The guidelines state that although being obese is itself not a reason to be admitted to a consultant-led unit, women who are obese are more likely to require an induction of labour, emergency caesarean birth, or a vaginal birth that requires a medical intervention.

The additional care that can be provided promptly in a consultant-led unit must be discussed with each woman so that she can make an informed choice about her planned place of birth, says the guidance.

This requires a multi-disciplinary, individualised approach, and may need to involve consultations with an obstetrician, anaesthetist, and midwife. Women who are obese may also experience difficulty in breastfeeding and may need additional support.

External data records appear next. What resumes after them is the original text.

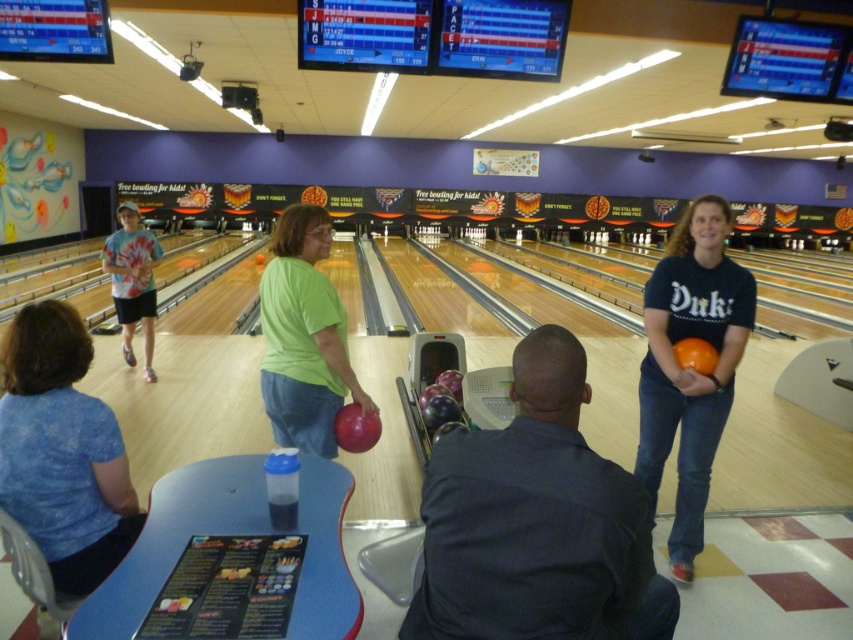
You are standing at the entrance of the bowling alley and see two people wearing blue shirts. The first is wearing a dark blue shirt at center and the second is wearing a blue fabric shirt at lower left. Which person is closer to the entrance?

The dark blue shirt at center is below the blue fabric shirt at lower left, so the blue fabric shirt at lower left is closer to the entrance.

You are standing at the entrance of the bowling alley and want to take a photo of the two points marked in the image. Which point, point (326,449) or point (138,291), will appear larger in your photo?

Point (326,449) is closer to the camera than point (138,291), so it will appear larger in the photo.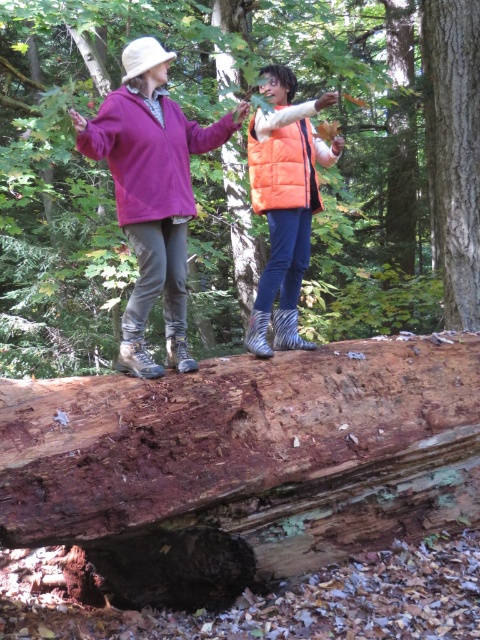
Is smooth bark tree trunk at center further to camera compared to orange quilted vest at center?

Yes, it is.

Does smooth bark tree trunk at center have a lesser width compared to orange quilted vest at center?

Correct, smooth bark tree trunk at center's width is less than orange quilted vest at center's.

This screenshot has width=480, height=640. What do you see at coordinates (454, 148) in the screenshot?
I see `smooth bark tree trunk at center` at bounding box center [454, 148].

I want to click on smooth bark tree trunk at center, so click(x=454, y=148).

From the picture: Does matte purple fleece at upper left appear on the left side of rough bark tree trunk at center?

Yes, matte purple fleece at upper left is to the left of rough bark tree trunk at center.

Is matte purple fleece at upper left closer to camera compared to rough bark tree trunk at center?

Yes, matte purple fleece at upper left is closer to the viewer.

What are the coordinates of `matte purple fleece at upper left` in the screenshot? It's located at (152, 193).

Which is in front, point (263, 428) or point (159, 204)?

Point (159, 204)

Can you confirm if brown rough wood log at center is positioned above matte purple fleece at upper left?

Incorrect, brown rough wood log at center is not positioned above matte purple fleece at upper left.

What do you see at coordinates (243, 465) in the screenshot?
I see `brown rough wood log at center` at bounding box center [243, 465].

Image resolution: width=480 pixels, height=640 pixels. What are the coordinates of `brown rough wood log at center` in the screenshot? It's located at (243, 465).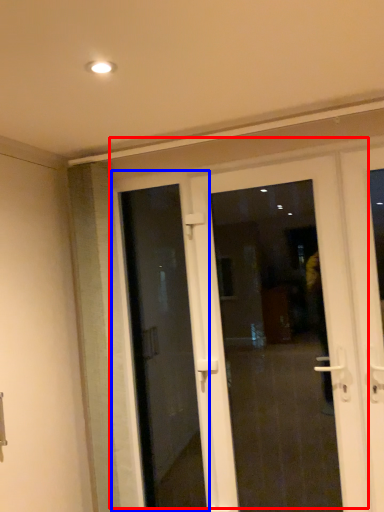
Question: Which point is further to the camera, door (highlighted by a red box) or door (highlighted by a blue box)?

Choices:
 (A) door
 (B) door

Answer: (B)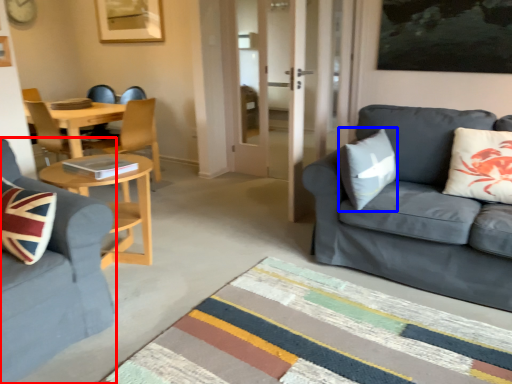
Question: Which of the following is the farthest to the observer, studio couch (highlighted by a red box) or pillow (highlighted by a blue box)?

Choices:
 (A) studio couch
 (B) pillow

Answer: (B)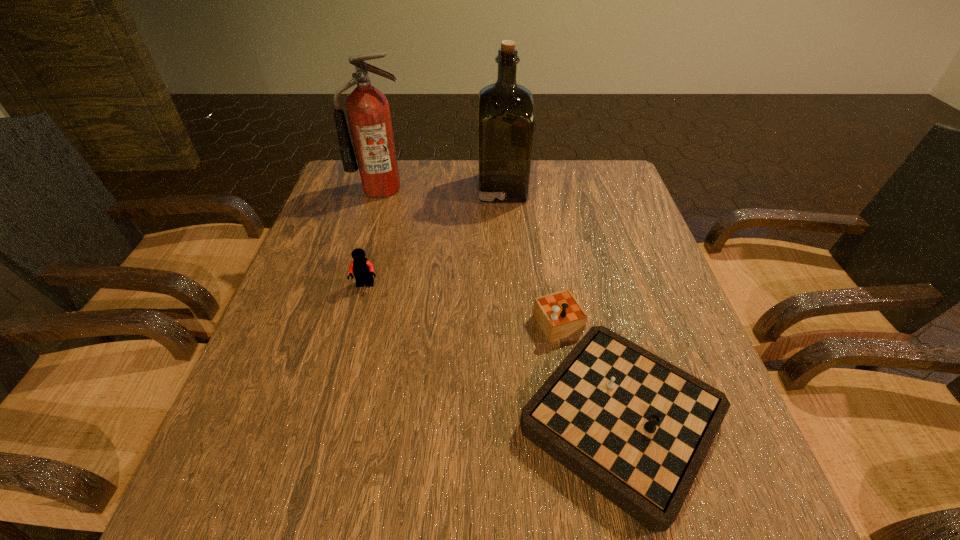
Locate an element on the screen. The image size is (960, 540). vacant region located 0.270m on the back of the shortest object is located at coordinates (573, 229).

Locate an element on the screen. liquor at the far edge is located at coordinates (505, 110).

You are a GUI agent. You are given a task and a screenshot of the screen. Output one action in this format:
    pyautogui.click(x=<x>, y=<y>)
    Task: Click on the fire extinguisher that is at the far edge
    The image size is (960, 540).
    Given the screenshot: What is the action you would take?
    pyautogui.click(x=368, y=111)

Find the location of a particular element. Image resolution: width=960 pixels, height=540 pixels. object that is at the near edge is located at coordinates (636, 428).

Find the location of a particular element. fire extinguisher positioned at the left edge is located at coordinates (368, 111).

Identify the location of Lego present at the left edge. The image size is (960, 540). (362, 269).

Locate an element on the screen. This screenshot has height=540, width=960. object positioned at the right edge is located at coordinates (636, 428).

Where is `object positioned at the far left corner`? object positioned at the far left corner is located at coordinates (368, 111).

Where is `object present at the near right corner`? The width and height of the screenshot is (960, 540). object present at the near right corner is located at coordinates point(636,428).

I want to click on free region at the far edge of the desktop, so point(450,168).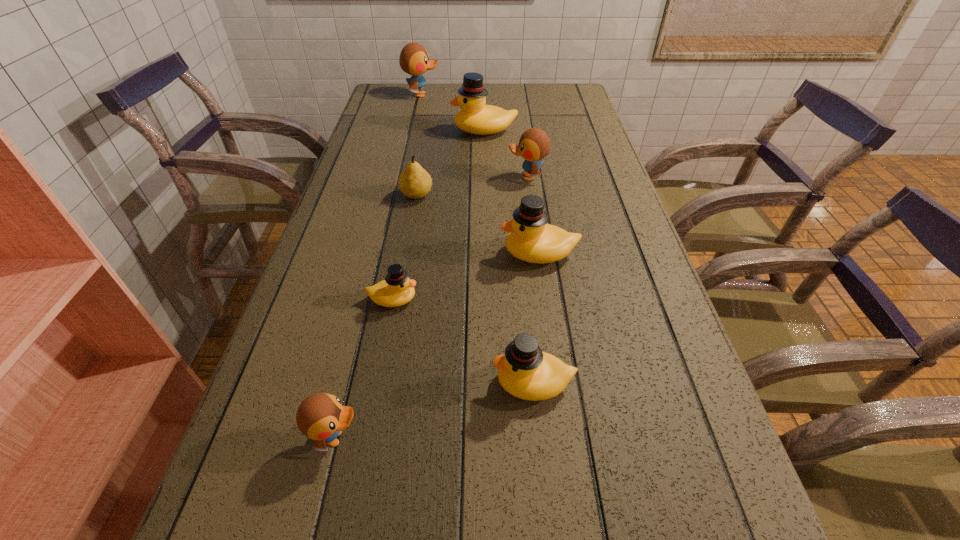
Identify the location of the third biggest yellow duck. The height and width of the screenshot is (540, 960). (525, 372).

Image resolution: width=960 pixels, height=540 pixels. I want to click on the nearest object, so click(321, 417).

You are a GUI agent. You are given a task and a screenshot of the screen. Output one action in this format:
    pyautogui.click(x=<x>, y=<y>)
    Task: Click on the nearest blue duck
    The image size is (960, 540).
    Given the screenshot: What is the action you would take?
    pyautogui.click(x=321, y=417)

At what (x,y) coordinates should I click in order to perform the action: click on the shortest duck. Please return your answer as a coordinate pair (x, y). This screenshot has width=960, height=540. Looking at the image, I should click on (397, 289).

Find the location of a particular element. The image size is (960, 540). the third nearest object is located at coordinates (397, 289).

Identify the location of vacant space located on the front-facing side of the biggest blue duck. (x=454, y=94).

Locate an element on the screen. The image size is (960, 540). blank area located on the front-facing side of the farthest yellow duck is located at coordinates (408, 131).

Where is `vacant space located 0.140m on the front-facing side of the farthest yellow duck`? This screenshot has width=960, height=540. vacant space located 0.140m on the front-facing side of the farthest yellow duck is located at coordinates coord(408,131).

Locate an element on the screen. The image size is (960, 540). vacant region located 0.290m on the front-facing side of the farthest yellow duck is located at coordinates (363, 131).

This screenshot has height=540, width=960. What are the coordinates of `vacant space located 0.280m on the front-facing side of the second biggest yellow duck` in the screenshot? It's located at (379, 253).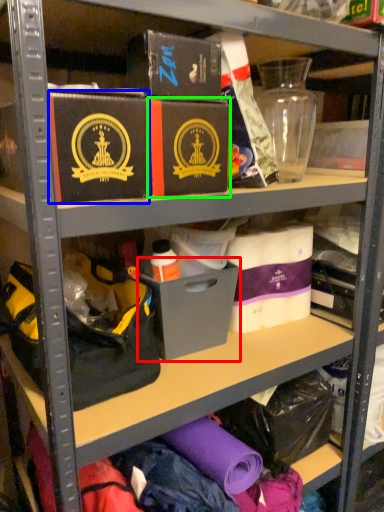
Question: Based on their relative distances, which object is nearer to storage box (highlighted by a red box)? Choose from box (highlighted by a blue box) and box (highlighted by a green box).

Choices:
 (A) box
 (B) box

Answer: (B)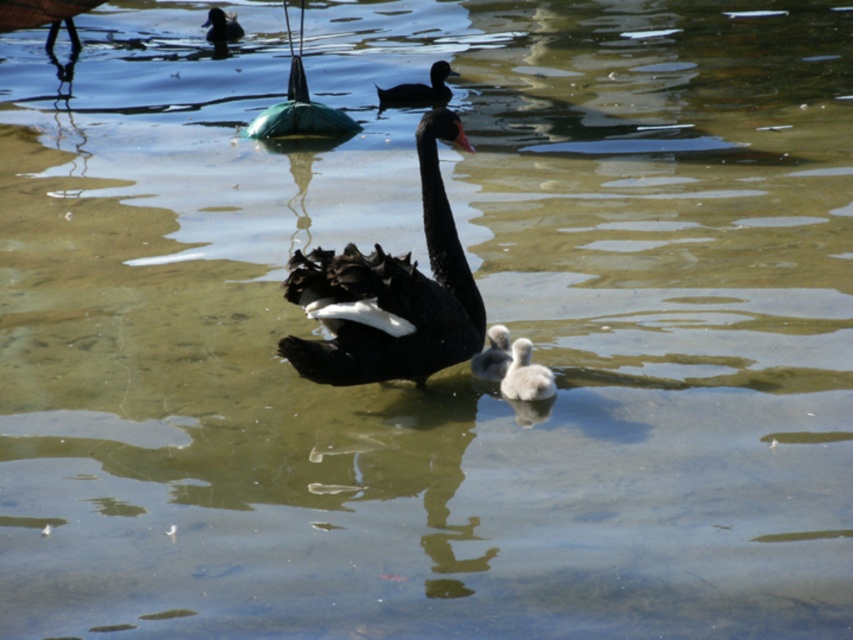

Dr Daghni Rajasingam, consultant obstetrician and RCOG spokesperson, commented: “Pregnant women who are overweight or obese have increasingly more complex health needs. It is crucial that healthcare services – from primary care to maternity services – offer specialist weight management advice and support for women planning a pregnancy, or who are pregnant.”

Dr Max Davie, officer for health promotion for the Royal College of Paediatrics and Child Health added: “Overweight parents are much more likely to have overweight children, and they as a family are more likely to suffer from life changing conditions such as type 2 diabetes. That’s why it is crucial there are support services available for anyone wanting to manage their weight, especially couples wanting to start or expand their family.

“With cuts to public health spending we know that providing these services is becoming increasingly difficult so we hope that the publication of [this] new guidance acts as the catalyst needed to reverse these cuts.”

*Denison FC, et al on behalf of the Royal College of Obstetricians and Gynaecologists. Care of Women with Obesity in Pregnancy. Green-top Guideline No. 72. BJOG 2018; DOI:10.1111/1471-05386.000:1-45.